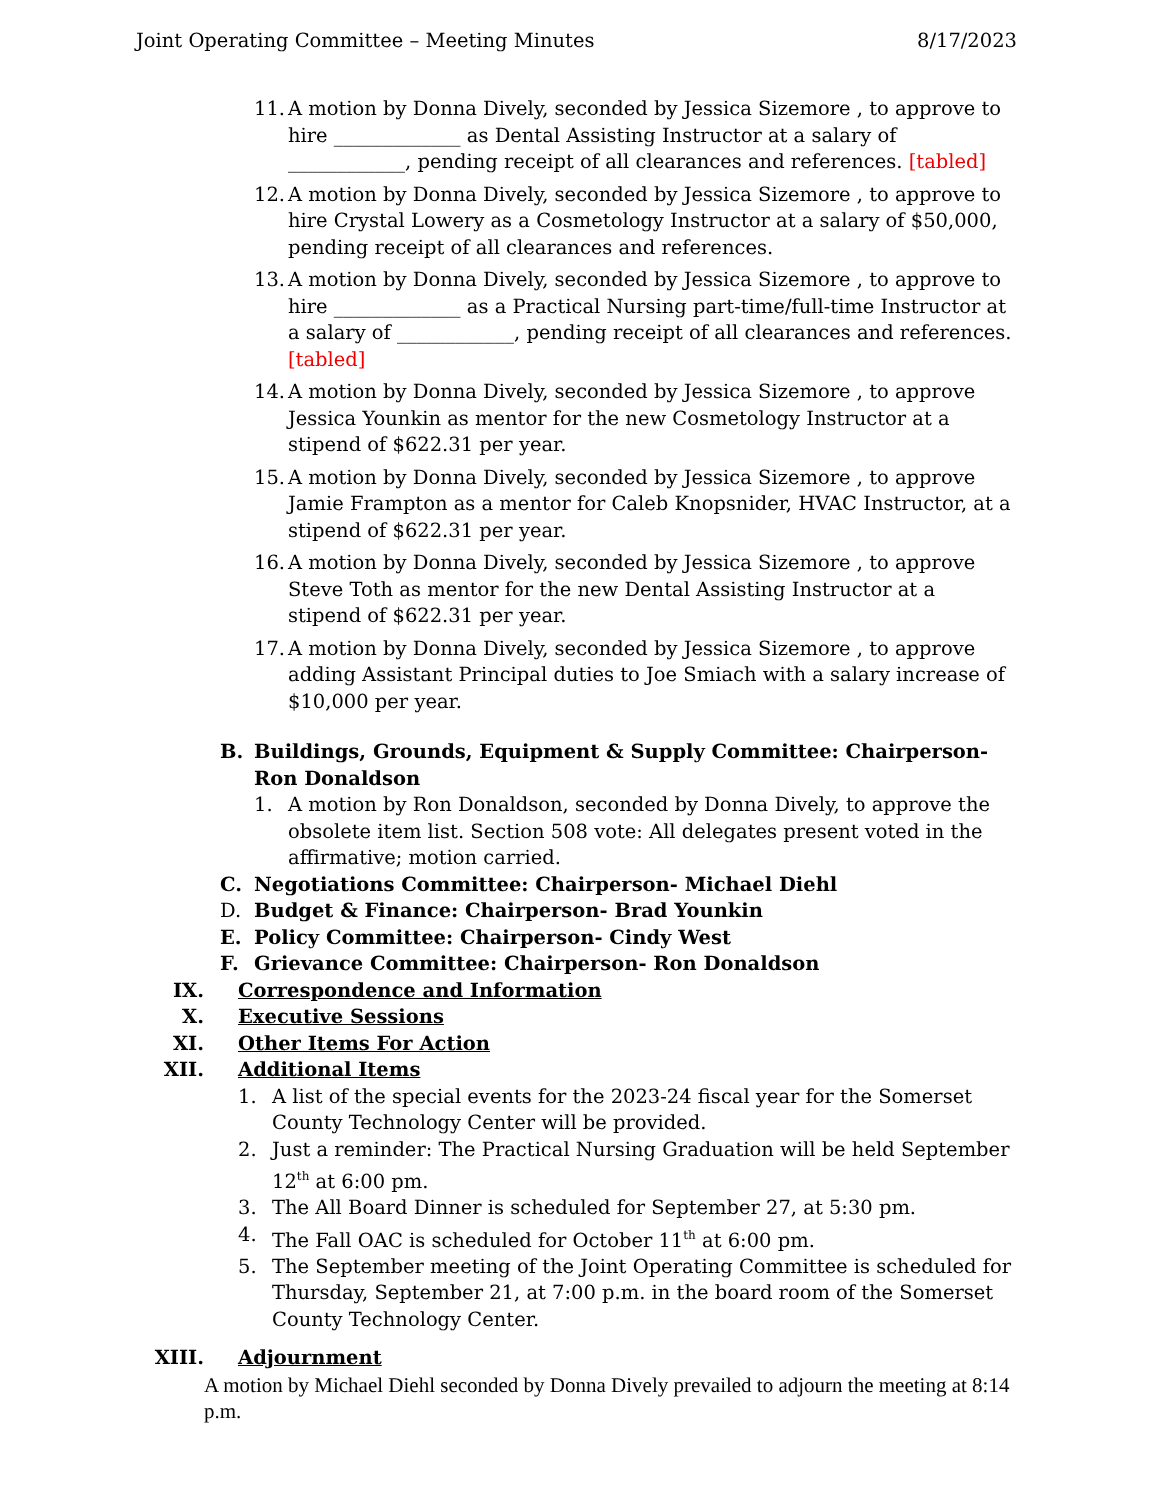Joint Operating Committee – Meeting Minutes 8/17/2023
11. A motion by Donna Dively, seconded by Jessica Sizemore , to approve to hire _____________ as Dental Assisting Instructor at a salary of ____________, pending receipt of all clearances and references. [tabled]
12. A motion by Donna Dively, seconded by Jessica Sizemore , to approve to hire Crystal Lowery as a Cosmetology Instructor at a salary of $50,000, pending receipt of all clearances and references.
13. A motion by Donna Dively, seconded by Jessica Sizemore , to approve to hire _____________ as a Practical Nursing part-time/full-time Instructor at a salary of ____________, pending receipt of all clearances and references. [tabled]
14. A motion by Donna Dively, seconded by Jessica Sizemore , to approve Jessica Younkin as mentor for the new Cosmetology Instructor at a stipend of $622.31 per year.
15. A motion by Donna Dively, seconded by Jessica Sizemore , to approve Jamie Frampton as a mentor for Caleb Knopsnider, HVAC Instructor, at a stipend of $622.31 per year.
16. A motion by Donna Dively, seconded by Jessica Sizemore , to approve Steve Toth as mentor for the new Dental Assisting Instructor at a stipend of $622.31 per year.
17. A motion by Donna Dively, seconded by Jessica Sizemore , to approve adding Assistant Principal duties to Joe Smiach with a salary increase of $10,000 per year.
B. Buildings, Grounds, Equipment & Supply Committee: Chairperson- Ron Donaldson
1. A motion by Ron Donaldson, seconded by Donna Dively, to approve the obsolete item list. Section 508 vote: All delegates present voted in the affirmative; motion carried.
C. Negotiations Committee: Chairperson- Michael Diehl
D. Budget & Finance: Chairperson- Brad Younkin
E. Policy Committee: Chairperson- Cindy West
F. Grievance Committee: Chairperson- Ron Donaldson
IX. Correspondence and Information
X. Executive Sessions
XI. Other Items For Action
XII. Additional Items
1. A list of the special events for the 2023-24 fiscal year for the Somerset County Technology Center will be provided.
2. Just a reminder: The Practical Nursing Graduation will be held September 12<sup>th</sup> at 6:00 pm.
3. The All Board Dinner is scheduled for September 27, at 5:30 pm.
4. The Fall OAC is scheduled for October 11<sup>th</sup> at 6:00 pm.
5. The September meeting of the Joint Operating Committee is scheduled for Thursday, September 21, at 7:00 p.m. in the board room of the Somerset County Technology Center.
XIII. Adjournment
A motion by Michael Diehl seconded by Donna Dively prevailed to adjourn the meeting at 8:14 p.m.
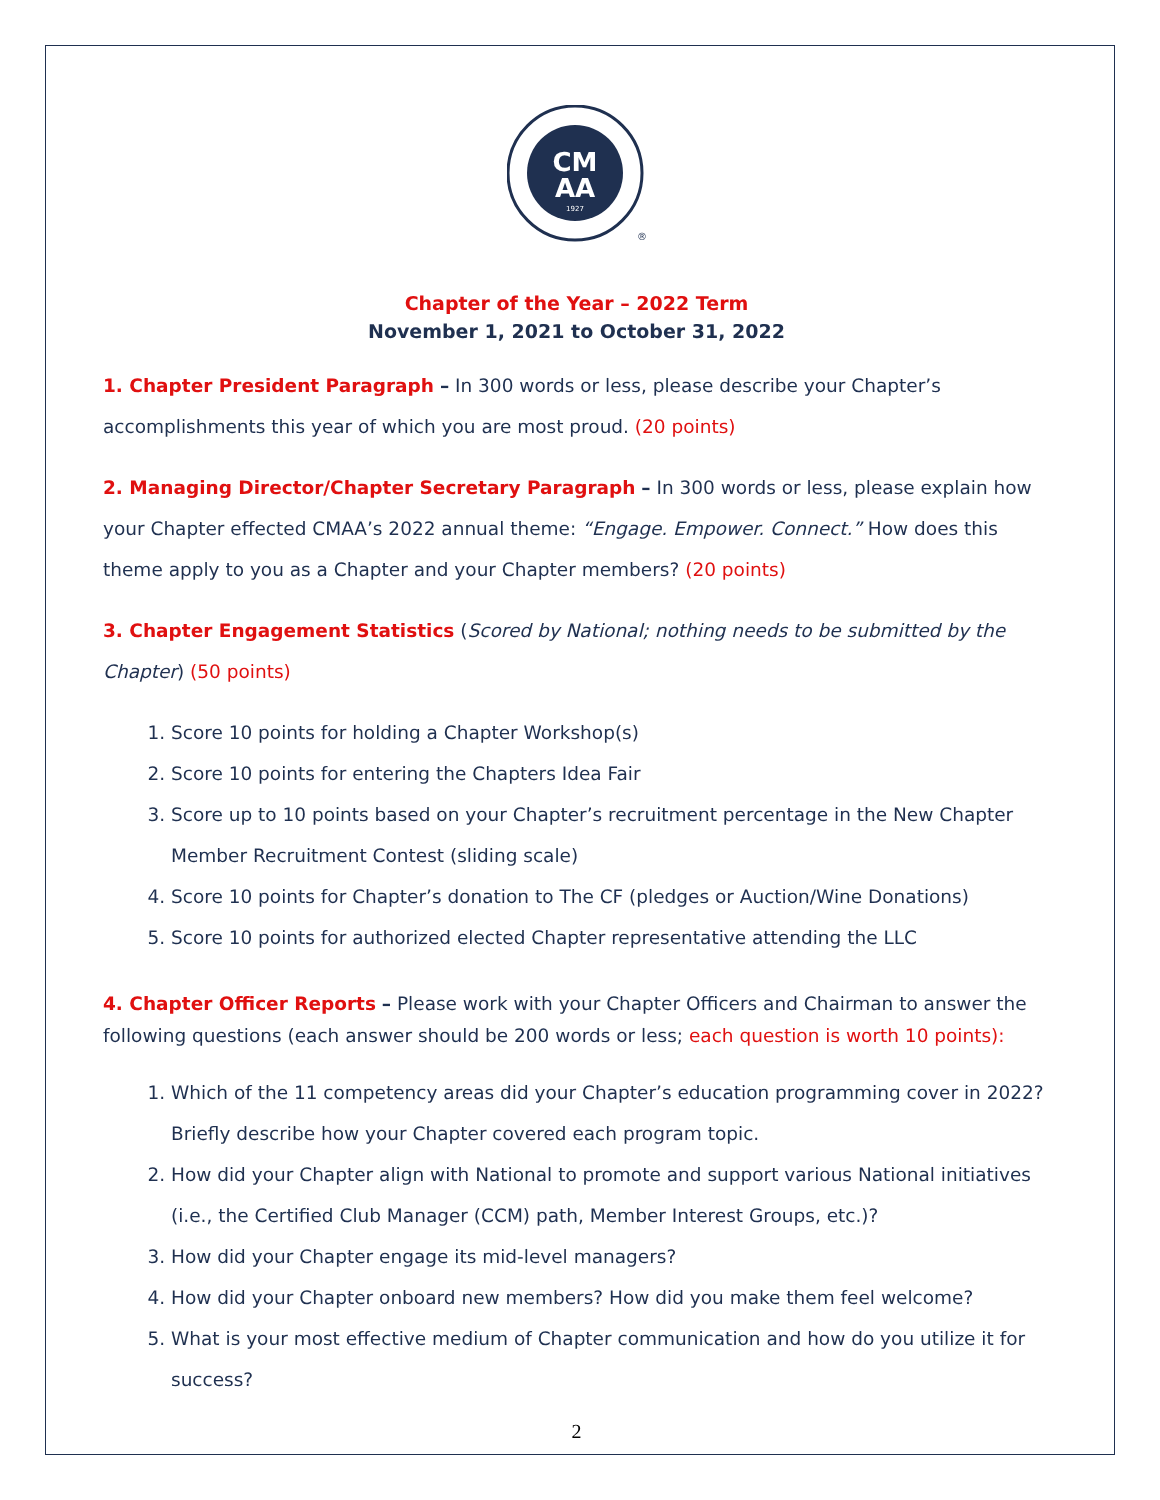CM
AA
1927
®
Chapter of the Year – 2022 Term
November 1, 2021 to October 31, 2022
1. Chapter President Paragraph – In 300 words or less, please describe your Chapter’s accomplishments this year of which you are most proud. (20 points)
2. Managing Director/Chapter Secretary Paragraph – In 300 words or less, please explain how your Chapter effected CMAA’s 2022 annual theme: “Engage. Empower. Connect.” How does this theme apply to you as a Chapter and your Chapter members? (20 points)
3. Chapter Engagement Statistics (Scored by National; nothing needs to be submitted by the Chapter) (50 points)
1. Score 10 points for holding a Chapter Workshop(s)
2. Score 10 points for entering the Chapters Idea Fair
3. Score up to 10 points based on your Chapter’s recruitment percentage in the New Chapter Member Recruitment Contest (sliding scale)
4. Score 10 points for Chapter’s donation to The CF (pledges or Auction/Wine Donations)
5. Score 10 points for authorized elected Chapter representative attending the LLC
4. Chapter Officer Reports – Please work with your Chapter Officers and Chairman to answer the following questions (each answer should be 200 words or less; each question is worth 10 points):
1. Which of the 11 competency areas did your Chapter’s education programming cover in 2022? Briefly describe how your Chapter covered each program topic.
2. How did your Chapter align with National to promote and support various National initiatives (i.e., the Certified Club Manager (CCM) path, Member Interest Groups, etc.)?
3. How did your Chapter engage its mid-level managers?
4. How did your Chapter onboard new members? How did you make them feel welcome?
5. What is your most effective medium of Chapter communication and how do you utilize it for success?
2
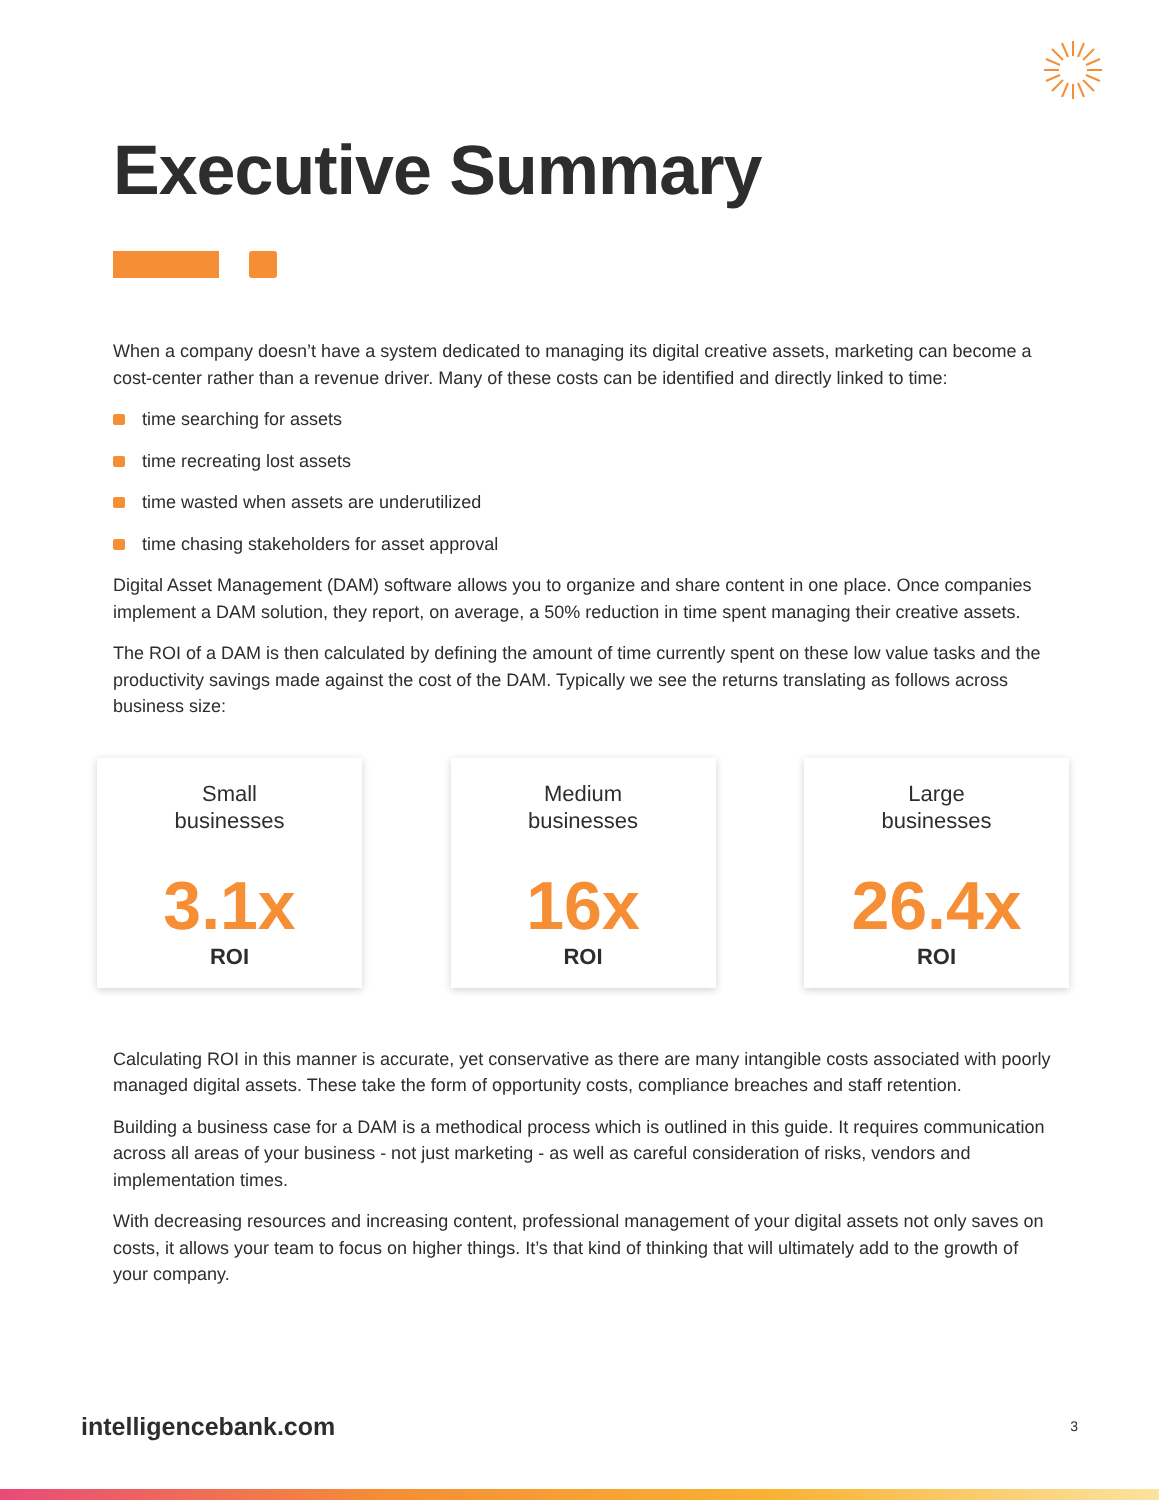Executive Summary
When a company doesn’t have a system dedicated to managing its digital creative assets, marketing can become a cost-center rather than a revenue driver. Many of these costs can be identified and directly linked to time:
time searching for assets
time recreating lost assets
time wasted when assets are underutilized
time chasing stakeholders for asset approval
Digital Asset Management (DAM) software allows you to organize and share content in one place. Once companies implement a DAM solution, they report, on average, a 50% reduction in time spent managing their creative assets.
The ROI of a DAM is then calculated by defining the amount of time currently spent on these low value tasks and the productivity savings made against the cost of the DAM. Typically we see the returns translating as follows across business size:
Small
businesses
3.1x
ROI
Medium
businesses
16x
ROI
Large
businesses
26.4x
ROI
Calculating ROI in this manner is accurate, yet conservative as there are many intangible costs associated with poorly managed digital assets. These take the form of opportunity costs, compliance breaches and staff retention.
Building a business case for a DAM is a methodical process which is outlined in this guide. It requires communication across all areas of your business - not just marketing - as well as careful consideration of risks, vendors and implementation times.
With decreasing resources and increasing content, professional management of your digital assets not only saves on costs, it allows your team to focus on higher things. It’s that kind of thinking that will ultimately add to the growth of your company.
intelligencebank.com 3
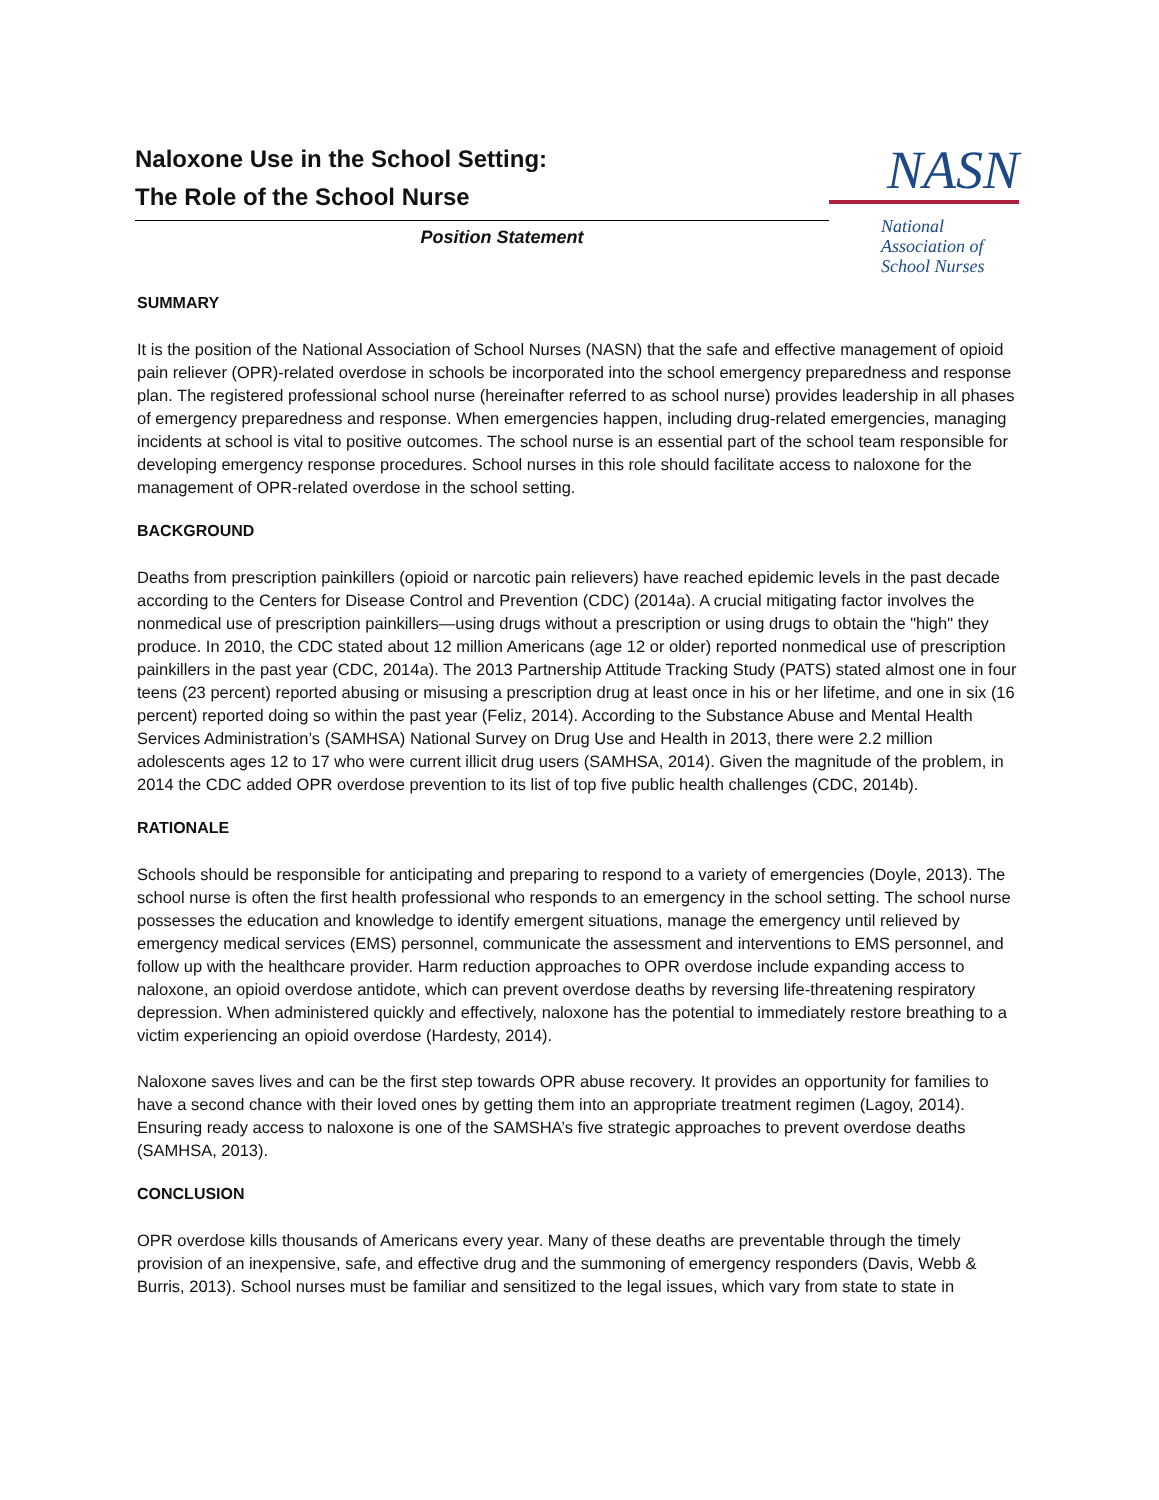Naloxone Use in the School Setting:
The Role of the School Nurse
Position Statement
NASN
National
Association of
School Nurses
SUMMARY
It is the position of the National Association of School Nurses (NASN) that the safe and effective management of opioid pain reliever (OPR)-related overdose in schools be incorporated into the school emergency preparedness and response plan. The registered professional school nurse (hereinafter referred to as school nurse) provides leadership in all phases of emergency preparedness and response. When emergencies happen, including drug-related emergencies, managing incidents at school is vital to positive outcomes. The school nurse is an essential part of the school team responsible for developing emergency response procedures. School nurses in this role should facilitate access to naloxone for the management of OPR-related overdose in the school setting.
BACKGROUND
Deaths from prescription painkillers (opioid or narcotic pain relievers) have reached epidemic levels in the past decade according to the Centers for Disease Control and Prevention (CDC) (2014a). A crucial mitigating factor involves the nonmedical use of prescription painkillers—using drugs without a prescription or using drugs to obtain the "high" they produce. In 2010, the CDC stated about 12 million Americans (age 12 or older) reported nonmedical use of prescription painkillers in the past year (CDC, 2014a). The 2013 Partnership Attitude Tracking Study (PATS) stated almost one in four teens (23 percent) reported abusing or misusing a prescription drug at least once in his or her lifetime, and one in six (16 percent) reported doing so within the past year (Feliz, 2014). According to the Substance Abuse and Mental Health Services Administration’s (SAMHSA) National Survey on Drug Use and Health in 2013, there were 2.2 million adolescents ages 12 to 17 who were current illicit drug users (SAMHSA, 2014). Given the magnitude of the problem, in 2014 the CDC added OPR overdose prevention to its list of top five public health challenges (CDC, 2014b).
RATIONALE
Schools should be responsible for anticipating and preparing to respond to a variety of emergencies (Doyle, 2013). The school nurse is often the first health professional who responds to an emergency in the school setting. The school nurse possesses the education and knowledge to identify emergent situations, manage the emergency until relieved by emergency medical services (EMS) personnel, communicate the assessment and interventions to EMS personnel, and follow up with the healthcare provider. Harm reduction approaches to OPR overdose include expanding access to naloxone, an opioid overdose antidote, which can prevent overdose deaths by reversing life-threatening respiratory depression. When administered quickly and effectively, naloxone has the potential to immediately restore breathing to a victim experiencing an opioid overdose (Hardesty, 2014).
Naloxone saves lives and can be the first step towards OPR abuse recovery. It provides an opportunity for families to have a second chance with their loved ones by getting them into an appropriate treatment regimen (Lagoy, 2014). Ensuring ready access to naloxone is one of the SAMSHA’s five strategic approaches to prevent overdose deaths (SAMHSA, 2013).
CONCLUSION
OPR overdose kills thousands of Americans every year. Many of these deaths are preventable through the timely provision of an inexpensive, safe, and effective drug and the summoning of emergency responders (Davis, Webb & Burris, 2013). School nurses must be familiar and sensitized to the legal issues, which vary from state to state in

=====

TASK GOAL — Write out again, exactly, the lines from the start of the listing up to the line containing "15. A motion", with both ends and without pictures.

REPLY TO THE EXERCISE —
Joint Operating Committee – Meeting Minutes 8/17/2023
11. A motion by Donna Dively, seconded by Jessica Sizemore , to approve to hire _____________ as Dental Assisting Instructor at a salary of ____________, pending receipt of all clearances and references. [tabled]
12. A motion by Donna Dively, seconded by Jessica Sizemore , to approve to hire Crystal Lowery as a Cosmetology Instructor at a salary of $50,000, pending receipt of all clearances and references.
13. A motion by Donna Dively, seconded by Jessica Sizemore , to approve to hire _____________ as a Practical Nursing part-time/full-time Instructor at a salary of ____________, pending receipt of all clearances and references. [tabled]
14. A motion by Donna Dively, seconded by Jessica Sizemore , to approve Jessica Younkin as mentor for the new Cosmetology Instructor at a stipend of $622.31 per year.
15. A motion by Donna Dively, seconded by Jessica Sizemore , to approve Jamie Frampton as a mentor for Caleb Knopsnider, HVAC Instructor, at a stipend of $622.31 per year.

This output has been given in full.